By PTI
NEW DELHI: India’s strong and decisive actions like surveillance at points of entry slowed down the spread of COVID-19 and gave enough time to the country to build public health capacities and infrastructure to effectively manage the pandemic, Union Minister Bharati Pravin Pawar said on Tuesday.
The minister of state for health and family welfare represented India at the World Health Organization-South East Asia Regional Office (WHO-SEARO) through video-conference.
She offered intervention on behalf of India at the ministerial roundtable for the seventy-fourth session of the WHO Regional Committee for South-East Asia.
Pawar also highlighted the key measures and strategies planned to ‘build back better’ to achieve Universal Health Care and health-related Sustainable Development Goals and to strengthen health system resilience for the future.
Noting that COVID-19 has affected virtually every sphere of life and caused a huge number of deaths, she said the country adopted a proactive, pre-emptive, whole of government, whole of society and people-centric approach to manage the pandemic.
“Our preparedness and response strategies utilised our past experiences of managing public health emergencies and contemporary scientific knowledge about evolving nature of disease to decide requisite public health interventions,” the minister said.
“India’s strategy for fighting the pandemic is built on five pillars Test, Track, Treat, Vaccinate and adherence to Covid appropriate behaviour. With a decentralised but unified, whole of government approach, we focused on rapidly creating Covid-dedicated infrastructure and upskilling our healthcare workforce,” she said.
Pawar noted that the proactive and bold decisions by India’s “strong and decisive leadership” like surveillance at points of entry slowed down the entry and spread of COVID-19 and gave enough time to the country to build public health capacities and infrastructure to effectively manage the pandemic.
Inter-sectoral coordination facilitated by establishing high level inter-ministerial groups and communication with states, other stakeholders and community at large facilitated a ‘jan andolan’ (people’s movement) for managing the pandemic, the minister said.
“Legal and policy provisions like the Epidemic Diseases (Amendment) Act, 2020, and the Disaster Management Act, 2005, already available to the Union and sub-national jurisdictions, provided the enabling framework to operationalise all aspect of pandemic management by clarifying roles, responsibilities while facilitating inter-sectoral coordination as governance from national to local levels,” she said.
Further, technical support by the Union government on containment, treatment protocol and all aspects of Covid management ensured a unified response, Pawar added.

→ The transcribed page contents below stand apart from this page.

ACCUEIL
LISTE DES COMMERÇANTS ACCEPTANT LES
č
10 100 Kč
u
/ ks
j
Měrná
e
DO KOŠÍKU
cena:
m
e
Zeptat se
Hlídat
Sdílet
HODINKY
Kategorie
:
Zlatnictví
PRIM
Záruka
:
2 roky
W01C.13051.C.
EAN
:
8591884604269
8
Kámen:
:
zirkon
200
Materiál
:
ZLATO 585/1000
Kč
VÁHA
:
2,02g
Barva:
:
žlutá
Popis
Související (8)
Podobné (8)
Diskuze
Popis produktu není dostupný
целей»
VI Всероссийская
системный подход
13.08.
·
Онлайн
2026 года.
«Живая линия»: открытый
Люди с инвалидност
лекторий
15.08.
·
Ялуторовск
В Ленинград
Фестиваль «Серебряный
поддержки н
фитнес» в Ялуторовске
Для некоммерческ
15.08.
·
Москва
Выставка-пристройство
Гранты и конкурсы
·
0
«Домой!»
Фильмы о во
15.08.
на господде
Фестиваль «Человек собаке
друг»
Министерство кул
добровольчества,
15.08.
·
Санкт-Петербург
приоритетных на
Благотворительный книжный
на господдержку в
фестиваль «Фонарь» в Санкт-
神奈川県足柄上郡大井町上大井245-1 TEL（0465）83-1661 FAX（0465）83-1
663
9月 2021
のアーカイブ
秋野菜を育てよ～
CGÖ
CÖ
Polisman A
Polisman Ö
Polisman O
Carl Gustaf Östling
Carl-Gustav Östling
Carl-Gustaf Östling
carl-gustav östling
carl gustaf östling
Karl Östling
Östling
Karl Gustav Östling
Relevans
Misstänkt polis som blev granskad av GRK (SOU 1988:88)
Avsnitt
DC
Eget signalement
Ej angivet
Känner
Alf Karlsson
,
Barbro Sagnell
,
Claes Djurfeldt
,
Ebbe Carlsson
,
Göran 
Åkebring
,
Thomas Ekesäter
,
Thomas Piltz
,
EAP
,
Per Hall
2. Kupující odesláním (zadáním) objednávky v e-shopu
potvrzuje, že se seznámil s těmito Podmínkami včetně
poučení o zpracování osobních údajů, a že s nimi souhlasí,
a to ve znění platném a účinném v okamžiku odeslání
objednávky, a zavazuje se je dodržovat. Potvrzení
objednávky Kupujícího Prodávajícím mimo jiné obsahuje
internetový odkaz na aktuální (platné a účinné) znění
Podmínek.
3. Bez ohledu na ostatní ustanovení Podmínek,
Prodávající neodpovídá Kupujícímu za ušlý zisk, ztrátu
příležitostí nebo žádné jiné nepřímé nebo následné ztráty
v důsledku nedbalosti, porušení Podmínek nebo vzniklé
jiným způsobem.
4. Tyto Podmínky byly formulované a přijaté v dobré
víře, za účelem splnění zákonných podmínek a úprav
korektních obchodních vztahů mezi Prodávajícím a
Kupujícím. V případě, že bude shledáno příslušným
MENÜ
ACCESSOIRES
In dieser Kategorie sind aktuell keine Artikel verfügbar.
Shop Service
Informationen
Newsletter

Speaking on the human cost of the pandemic, she said realising the indirect impact of COVID-19 especially on the poor and marginalised sections of society, a number of social security measures, including supply of food grains, minimum income support schemes, support for small industries, support for children who have lost their parents due to COVID-19 and other economic measures were taken to mitigate the impact of the pandemic.
On the massive implication of India’s development and deployment of vaccines along with amplification of production capacities on global health, Pawar shared the fundamental principles of India’s vaccination strategy such as augmenting production of vaccines, prioritising vulnerable groups for vaccination, making efforts in procurement of vaccines from other countries, monitoring vaccinated people for their second dose, as well as providing requisite digital vaccination certificate.
“Our National Expert Group on Vaccine Administration for COVID-19 provides guidance on vaccine trials, equitable distribution of vaccine, procurements, financing, delivery mechanisms, prioritisation of population groups etc. and the National Task Force on Vaccine Development supports Research and Development of Drug, Diagnostics and Vaccines for Coronavirus,” the minister said.
India utilised the existing infrastructure of the Universal Immunization Programme which was augmented to ensure cold chain maintenance besides managing required logistics of vaccines and syringes, she said.
Pawar added that the capacity building at all level was taken by training more than 7,600 participants at the state level and around 61,500 at the district level apart from training more than 2 lakh vaccinators and 3.9 lakh other vaccination team members.
“To enhance vaccine production, financial support as grant was provided to vaccine manufacturers, advance payment for orders placed, permission for at-risk manufacturing was allowed besides focusing on technology transfer to aid production,” the minister said .
The Co-WIN digital platform supported transparent registration and tracking of every beneficiary for COVID-19 vaccination along with real-time information on the available stocks of vaccine, their storage temperature, digital certificates, she said.